**TEXT EXCERPT**:
....
Question

State and prove converse of Pythagoras theorem from similar triangles.​

Answer 1

Question : -

State and prove the converse of Pythagoras theorem !

ANSWER

Statement : -

In a triangle, if the square of one side is equal to the sum of the squares of other two sides ,then show that the angle opposite to the first side is a right angle.

Given : -

In ∆ABC,

AC² = AB² + BC²

Required to prove : -

• ∠B = 90°

Construction : -

Construction an imaginary right angle ∆PQR such that ∠Q = 90° and AB = PQ, BC = QR.

Proof : -

In ∆ABC,

It is given that;

AC² = AB² + BC² ..... (1)
....
**TASK MATERIAL**:
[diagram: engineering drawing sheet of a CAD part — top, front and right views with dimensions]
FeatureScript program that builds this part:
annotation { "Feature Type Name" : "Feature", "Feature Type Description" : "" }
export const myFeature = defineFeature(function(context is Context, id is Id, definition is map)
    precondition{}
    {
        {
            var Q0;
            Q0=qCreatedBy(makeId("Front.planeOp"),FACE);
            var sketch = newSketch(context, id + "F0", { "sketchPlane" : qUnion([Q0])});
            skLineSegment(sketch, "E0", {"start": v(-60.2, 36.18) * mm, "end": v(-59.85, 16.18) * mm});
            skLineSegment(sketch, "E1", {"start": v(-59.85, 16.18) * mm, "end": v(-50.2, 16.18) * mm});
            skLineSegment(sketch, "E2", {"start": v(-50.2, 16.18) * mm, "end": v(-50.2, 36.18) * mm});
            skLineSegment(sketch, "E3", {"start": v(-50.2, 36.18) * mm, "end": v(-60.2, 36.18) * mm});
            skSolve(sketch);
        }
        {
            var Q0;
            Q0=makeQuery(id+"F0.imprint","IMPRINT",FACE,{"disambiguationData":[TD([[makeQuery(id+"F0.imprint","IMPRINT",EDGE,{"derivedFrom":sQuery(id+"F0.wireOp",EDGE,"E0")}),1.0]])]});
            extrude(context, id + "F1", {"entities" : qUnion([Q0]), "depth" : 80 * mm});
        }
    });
....
**WORK TO COMPLETE**:
a – Write out the whole CAD part listing word for word, every line included.
b – Pick up the converse-of-Pythagoras proof after its last line and carry it on.
The Pythagoras proof and the CAD part listing have nothing to do with each other.

**RESPONSE LIST**:
a –
[diagram: engineering drawing sheet of a CAD part — top, front and right views with dimensions]
FeatureScript program that builds this part:
annotation { "Feature Type Name" : "Feature", "Feature Type Description" : "" }
export const myFeature = defineFeature(function(context is Context, id is Id, definition is map)
    precondition{}
    {
        {
            var Q0;
            Q0=qCreatedBy(makeId("Front.planeOp"),FACE);
            var sketch = newSketch(context, id + "F0", { "sketchPlane" : qUnion([Q0])});
            skLineSegment(sketch, "E0", {"start": v(-60.2, 36.18) * mm, "end": v(-59.85, 16.18) * mm});
            skLineSegment(sketch, "E1", {"start": v(-59.85, 16.18) * mm, "end": v(-50.2, 16.18) * mm});
            skLineSegment(sketch, "E2", {"start": v(-50.2, 16.18) * mm, "end": v(-50.2, 36.18) * mm});
            skLineSegment(sketch, "E3", {"start": v(-50.2, 36.18) * mm, "end": v(-60.2, 36.18) * mm});
            skSolve(sketch);
        }
        {
            var Q0;
            Q0=makeQuery(id+"F0.imprint","IMPRINT",FACE,{"disambiguationData":[TD([[makeQuery(id+"F0.imprint","IMPRINT",EDGE,{"derivedFrom":sQuery(id+"F0.wireOp",EDGE,"E0")}),1.0]])]});
            extrude(context, id + "F1", {"entities" : qUnion([Q0]), "depth" : 80 * mm});
        }
    });

b –
Now,

In ∆PQR,∠Q = 90°

Using the Pythagoras theorem;

(hypotenuse)² = (side)² + (side)²

This implies;

PR² = PQ² + QR²

Since,

• AB = PQ
• BC = QR

[ By construction ]

So,

PR² = (AB)² + (BC)²

PR² = AB² + BC²

From equation - 1

PR² = AC²

Taking square root on both sides

√(PR²) = √(AC²)

★ PR = AC

Now,

Consider ∆ABC & ∆PQR

In ∆ABC & ∆PQR

AB = PQ [ By construction ]

BC = QR [ " " ]

AC = PR [ Proved above ]

Using the SSS congruency rule !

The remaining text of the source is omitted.